I had the distinct pleasure to see Sun Ra in Austin at Liberty Lunch around 1990. It was a highlight of my life. Sun Ra himself didn’t appear until sometime towards the end of the first song, an almost endless free jazz piece that was immediately followed by one of the horn players crooning a Duke Ellington ballad. Sun Ra was an imposing figure, a big man in a long, light robe. At the end of the set the the audience applauded crazily, calling for more. One of the band members emerged to let the crowd know they were done for the night and that their next gig would be in Japan, should anyone present want to come along.

Just two nights earlier I’d had a bunch of mushrooms and weed, convinced after a couple of hours that my best friend had brought the video we were watching because it was his way of telling me that we were both alien beings. And that he’d been advised by our superiors to prepare me for returning to our home planet.

I started crying once I’d figured this out.
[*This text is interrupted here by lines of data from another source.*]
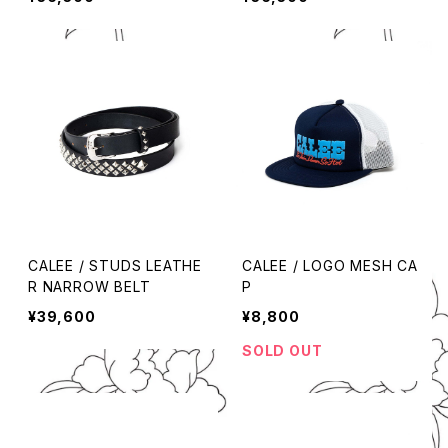
CALEE / STUDS LEATHE
CALEE / LOGO MESH CA
R NARROW BELT
P
¥39,600
¥8,800
SOLD OUT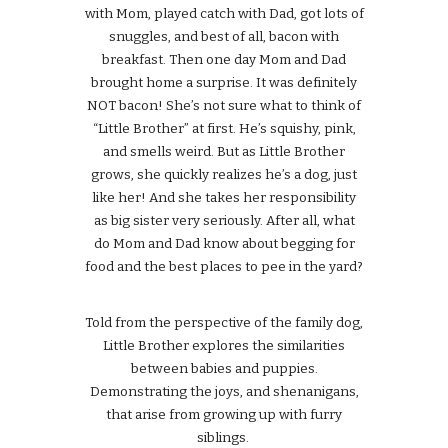
with Mom, played catch with Dad, got lots of
snuggles, and best of all, bacon with
breakfast. Then one day Mom and Dad
brought home a surprise. It was definitely
NOT bacon! She’s not sure what to think of
“Little Brother” at first. He’s squishy, pink,
and smells weird. But as Little Brother
grows, she quickly realizes he’s a dog, just
like her! And she takes her responsibility
as big sister very seriously. After all, what
do Mom and Dad know about begging for
food and the best places to pee in the yard?
Told from the perspective of the family dog,
Little Brother explores the similarities
between babies and puppies.
Demonstrating the joys, and shenanigans,
that arise from growing up with furry
siblings.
My friend turned to me and asked if I understood why he’d brought the video. I told him yes. He asked me to tell him what I thought. I told him my insight about us being aliens; at the end of my story he looked at me and said, “Uh, yeah. That’s why.” Then he turned back towards the tv.
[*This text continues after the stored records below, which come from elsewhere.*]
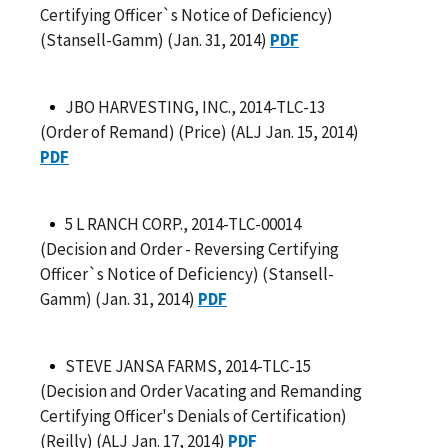
Certifying Officer`s Notice of Deficiency)
(Stansell-Gamm) (Jan. 31, 2014)
PDF
JBO HARVESTING, INC., 2014-TLC-13
(Order of Remand) (Price) (ALJ Jan. 15, 2014)
PDF
5 L RANCH CORP., 2014-TLC-00014
(Decision and Order - Reversing Certifying
Officer`s Notice of Deficiency) (Stansell-
Gamm) (Jan. 31, 2014)
PDF
STEVE JANSA FARMS, 2014-TLC-15
(Decision and Order Vacating and Remanding
Certifying Officer's Denials of Certification)
(Reilly) (ALJ Jan. 17, 2014)
PDF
A few minutes later he turned back to me and asked, “Wait, are you serious? Do you think you and I are aliens about to return to our home planet?” I said I did. He rewound the videotape and said, “Okay, we need to watch this again. We’re not aliens.”

The video was the episode of “Miami Vice” with James Brown as a contact for aliens. Anyway, I bring this up because after the Sun Ra concert, I was relieved that I hadn’t done the mushrooms that evening instead. I’d have followed the band to Japan.